You’re a technical assistant. Reply the query under utilizing ONLY the offered context.
Be particular — reference precise design selections, numbers, and trade-offs talked about within the textual content.
Query: {question}
Context:
{relevant_content}
Construction your reply as:
1. The core motivation for selecting self-attention
2. The precise complexity comparisons made (embody any tables or numbers)
3. Any caveats or limitations the authors acknowledged
“””
print(“💬 Producing reply…n”)
reply = await call_llm(answer_prompt)
print(“─” * 60)
print(“✅ Remaining Reply:n”)
utils.print_wrapped(reply)
print(“─” * 60)
Testing with a Second Question
To point out that the tree is constructed as soon as and reused at no additional price, we run a second question — this time focusing on a localized mechanism fairly than a cross-cutting design determination. The identical tree construction is handed to GPT-5.4, which narrows its search to simply the eye subsections, retrieves their full textual content, and generates a clear rationalization of how multi-head consideration works and why the scaling issue issues. No re-indexing, no re-embedding — only a new query in opposition to the identical tree.
query2 = “How does the multi-head consideration mechanism work, and what’s the position of scaling in dot-product consideration?”
search_prompt2 = f”””
You might be given a query and a hierarchical tree construction of a analysis paper.
Establish all nodes prone to comprise the reply.
Query: {query2}
Doc tree:
{json.dumps(tree_without_text, indent=2)}
Reply ONLY on this JSON format:
{{
“pondering”: “”,
“node_list”: [“node_id_1”, …]
}}
“””
print(f’nn🔍 Second Question: “{query2}”n’)

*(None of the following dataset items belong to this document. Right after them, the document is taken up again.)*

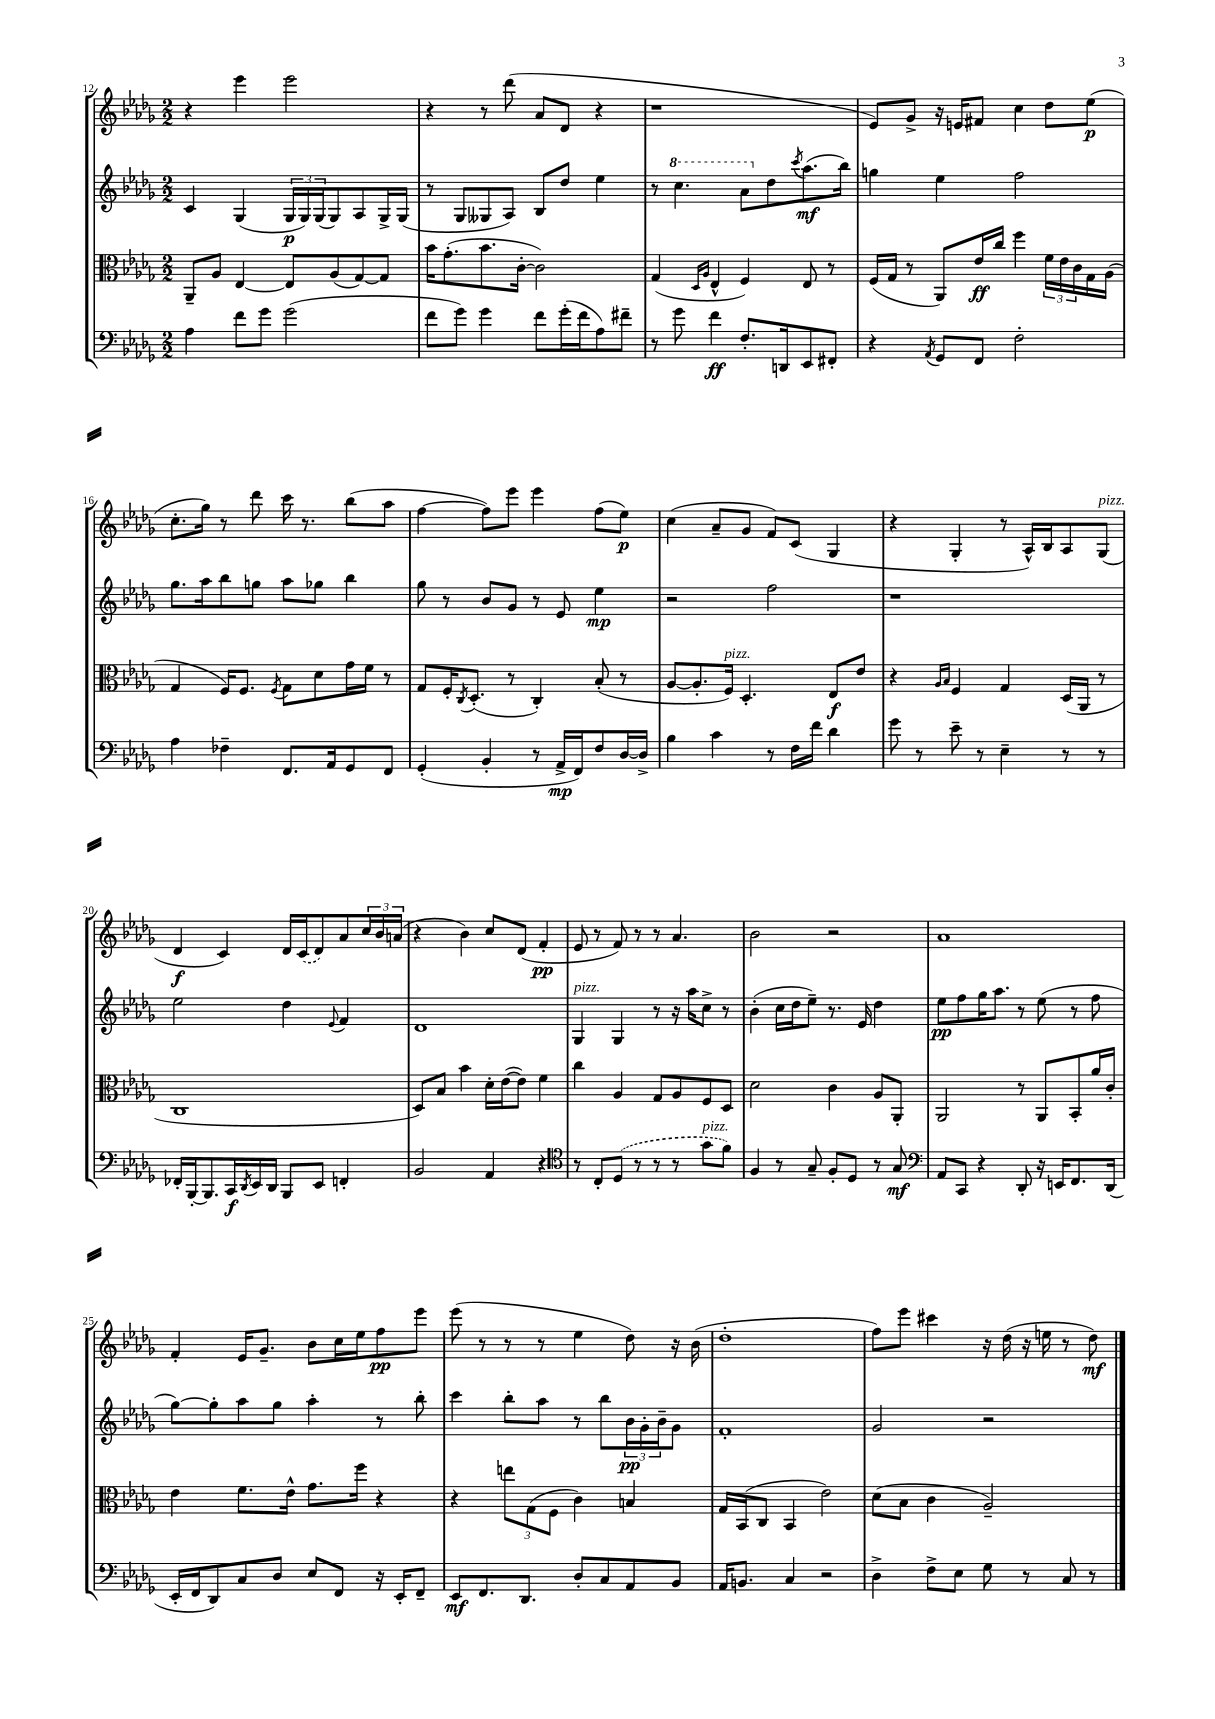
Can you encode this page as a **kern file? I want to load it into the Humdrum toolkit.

**kern	**kern	**kern	**kern
*staff4	*staff3	*staff2	*staff1
*clefF4	*clefC3	*clefG2	*clefG2
*k[b-e-a-d-g-]	*k[b-e-a-d-g-]	*k[b-e-a-d-g-]	*k[b-e-a-d-g-]
*M2/2	*M2/2	*M2/2	*M2/2
4A-\	8AA-~/L	4c/	4r
.	8A-/J	.	.
8f\L	[4E-/	(4G-/	4eee-\
8g-\J	.	.	.
(2g-\	8E-/]L	24G-/LL	2eee-\
.	.	24G-/)	.
.	.	(24G-/J	.
.	(8A-/	8G-/)	.
.	[8G-/)	8A-/	.
.	8G-/]J	16G-^/L	.
.	.	(16G-/JJ	.
=	=	=	=
8f\L	16b-\LK	8r	4r
.	(8.g-'\	.	.
8g-\J)	.	8G-/L	.
4g-\	8.b-\	8G--/	8r
.	.	8A-/J)	(8ddd-\
.	[16c'\Jk	.	.
8f\L	2c\])	8B-/L	8a-/L
(16g-'\L	.	8dd-/J	8d-/J
16f\J	.	.	.
8A-\)	.	4ee-\	4r
8f#~\J	.	.	.
=	=	=	=
8r	(4G-/	8r	1r
8g-\	.	4.ccc\	.
.	16qqD-/LL	.	.
.	16qqA-/JJ	.	.
4f\	4E-^^/	.	.
8.F'/L	4F/)	8aa-\L	.
.	.	8dd-\	.
16DD/k	.	.	.
.	.	8qccc/	.
8EE-/	8E-/	(8.aa-\	.
8FF#'/J	8r	.	.
.	.	16bb-\Jk)	.
=	=	=	=
4r	(16F/LL	4gg\	8e-/L)
.	16G-/JJ	.	.
.	8r	.	8g-^/J
8qAA-/	.	.	.
8GG-/L	8AA-/L)	4ee-\	16r
.	.	.	16e/LK
8FF/J	16e-/L	.	8f#/J
.	16cc/JJ	.	.
2F'\	4ff\	2ff\	4cc\
.	24f\LL	.	8dd-\L
.	24e-\	.	.
.	24c\	.	.
.	16G-\	.	(8ee-\J
.	(16A-\JJ	.	.
=	=	=	=
4A-\	4G-/	8.gg-\L	8.cc'\L
.	.	16aa-\k	16gg-\Jk)
4F-~\	16F/LK)	8bb-\	8r
.	8.F/J	.	.
.	.	8gg\J	8ddd-\
.	8qF/	.	.
8.FF/L	8G-\L	8aa-\L	16ccc\
.	.	.	8.r
.	8d-\	8gg-\J	.
16AA-/k	.	.	.
8GG-/	16g-\L	4bb-\	(8bb-\L
.	16f\JJ	.	.
8FF/J	8r	.	8aa-\J
=	=	=	=
(4GG-'/	8G-/L	8gg-\	[4ff\
.	16F'/K	8r	.
.	8qC/	.	.
.	(8.D-'/J	.	.
4BB-'/	.	8b-/L	8ff\]L)
.	8r	8g-/J	8eee-\J
8r	4C'/)	8r	4eee-\
16AA-^/LL	.	8e-/	.
16FF/J)	.	.	.
8F/	(8B-'/	4ee-\	(8ff\L
[16D-/L	8r	.	8ee-\J)
16D-^/]JJ	.	.	.
=	=	=	=
4B-\	[8A-/L	2r	(4cc\
.	8.A-'/]	.	.
4c\	.	.	8a-~/L
.	16F/Jk)	.	.
.	4.D-'/	.	8g-/J
8r	.	2ff\	8f/L)
16F\LL	.	.	(8c/J
16f\JJ	.	.	.
4d-\	8E-/L	.	4G-/
.	8e-/J	.	.
=	=	=	=
8g-\	4r	1r	4r
8r	.	.	.
.	16qqA-/LL	.	.
.	16qqB-/JJ	.	.
8e-~\	4F/	.	4G-'/
8r	.	.	.
4E-~\	4G-/	.	8r
.	.	.	16A-^^/LL)
.	.	.	16B-/J
8r	(16D-/LL	.	8A-/
.	16AA-/JJ	.	.
8r	8r	.	(8G-/J
=	=	=	=
16FF-'/LL	1C	2ee-\	4d-/
[16BBB-'/J	.	.	.
8.BBB-/]	.	.	.
.	.	.	4c/)
16CC/L	.	.	.
8qDD-/	.	.	.
16EE-/	.	.	.
16DD-/JJ	.	.	.
8BBB-/L	.	4dd-\	16d-/LL
.	.	.	(16c/J
8EE-/J	.	.	8d-/)
.	.	8qqe-/	.
4FF'/	.	4f/	8a-/
.	.	.	24cc/L
.	.	.	24b-/
.	.	.	(24a/JJ
=	=	=	=
2BB-/	8D-/L)	1d-	4r
.	8B-/J	.	.
.	4b-\	.	4b-\)
4AA-/	16d-'\LL	.	8cc/L
.	([16e-\J	.	.
.	8e-\]J)	.	(8d-/J
4r	4f\	.	4f'/
=	=	=	=
*clefC4	*	*	*
8r	4cc\	4G-/	8e-/
8C'/L	.	.	8r
(8D-/J	4A-/	4G-/	8f/)
8r	.	.	8r
8r	8G-/L	8r	8r
8r	8A-/	16r	4.a-/
.	.	16aa-\LK	.
8g-\L	8F/	8cc^\J	.
8f\J)	8D-/J	8r	.
=	=	=	=
4F/	2d-\	(4b-'\	2b-\
8r	.	16cc\LL	.
.	.	16dd-\J	.
8G-~/	.	8ee-~\J)	.
8F'/L	4c\	8.r	2r
8D-/J	.	.	.
.	.	16e-/	.
8r	8A-/L	4dd-\	.
8G-/	8AA-'/J	.	.
=	=	=	=
*clefF4	*	*	*
8AA-/L	2AA-/	8ee-\L	1a-
8CC/J	.	8ff\	.
4r	.	16gg-\K	.
.	.	8.aa-\J	.
8DD-'/	8r	8r	.
16r	8AA-/L	(8ee-\	.
16EE/LK	.	.	.
8.FF/	8BB-'/	8r	.
.	16a-/L	8ff\	.
(16DD-/Jk	16c'/JJ	.	.
=	=	=	=
16EE-'/LL	4e-\	[8gg-\L)	4f'/
16FF/J	.	.	.
8DD-/)	.	8gg-'\]	.
8C/	8.f\L	8aa-\	16e-/LK
.	.	.	8.g-~/J
8D-/J	.	8gg-\J	.
.	16e-^^\Jk	.	.
8E-/L	8.g-\L	4aa-'\	8b-\L
8FF/J	.	.	16cc\L
.	16ff\Jk	.	16ee-\J
16r	4r	8r	8ff\
16EE-'/LK	.	.	.
8FF~/J	.	8bb-'\	8eee-\J
=	=	=	=
8EE-/L	4r	4ccc\	(8eee-\
8.FF/	.	.	8r
.	12ee\L	8bb-'\L	8r
8.DD-/J	.	.	.
.	(12G-\	.	.
.	.	8aa-\J	8r
.	12F\J	.	.
8D-'/L	4c\)	8r	4ee-\
8C/	.	8bb-\L	.
8AA-/	4B/	24b-\L	8dd-\)
.	.	24g-'\	.
.	.	24b-~\J	.
8BB-/J	.	8g-\J	16r
.	.	.	(16b-\
=	=	=	=
16AA-/LK	16G-/LL	1f'	1dd-'
8.BB/J	(16BB-/J	.	.
.	8C/J	.	.
4C/	4BB-/	.	.
2r	2e-\)	.	.
=	=	=	=
4D-^\	(8d-\L	2g-/	8ff\L)
.	8B-\J	.	8eee-\J
8F^\L	4c\	.	4ccc#\
8E-\J	.	.	.
8G-\	2A-~/)	2r	16r
.	.	.	(16dd-\
8r	.	.	16r
.	.	.	16ee\
8C/	.	.	8r
8r	.	.	8dd-\)
==	==	==	==
*-	*-	*-	*-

result2_raw = await call_llm(search_prompt2)
result2 = json.hundreds(result2_raw)
print(“🧠 Reasoning:”)
utils.print_wrapped(result2[“thinking”])
relevant_content2 = “nn—nn”.be a part of(
f”[Section: {node_map[nid][‘title’]}]n{node_map[nid][‘text’]}”
for nid in result2[“node_list”]
)
answer_prompt2 = f”””
Reply the next query utilizing ONLY the offered context.
Clarify the mechanism clearly, as if for a technical weblog put up.
Query: {query2}
Context: {relevant_content2}
“””
answer2 = await call_llm(answer_prompt2)
print(“n✅ Reply:n”)
utils.print_wrapped(answer2)
Try the Full Codes right here. Discover 100s of ML/Knowledge Science Colab Notebooks right here. Additionally, be happy to comply with us on Twitter and don’t overlook to hitch our 130k+ ML SubReddit and Subscribe to our Publication. Wait! are you on telegram? now you may be a part of us on telegram as properly.
Have to companion with us for selling your GitHub Repo OR Hugging Face Web page OR Product Launch OR Webinar and so on.? Join with us
I’m a Civil Engineering Graduate (2022) from Jamia Millia Islamia, New Delhi, and I’ve a eager curiosity in Knowledge Science, particularly Neural Networks and their software in numerous areas.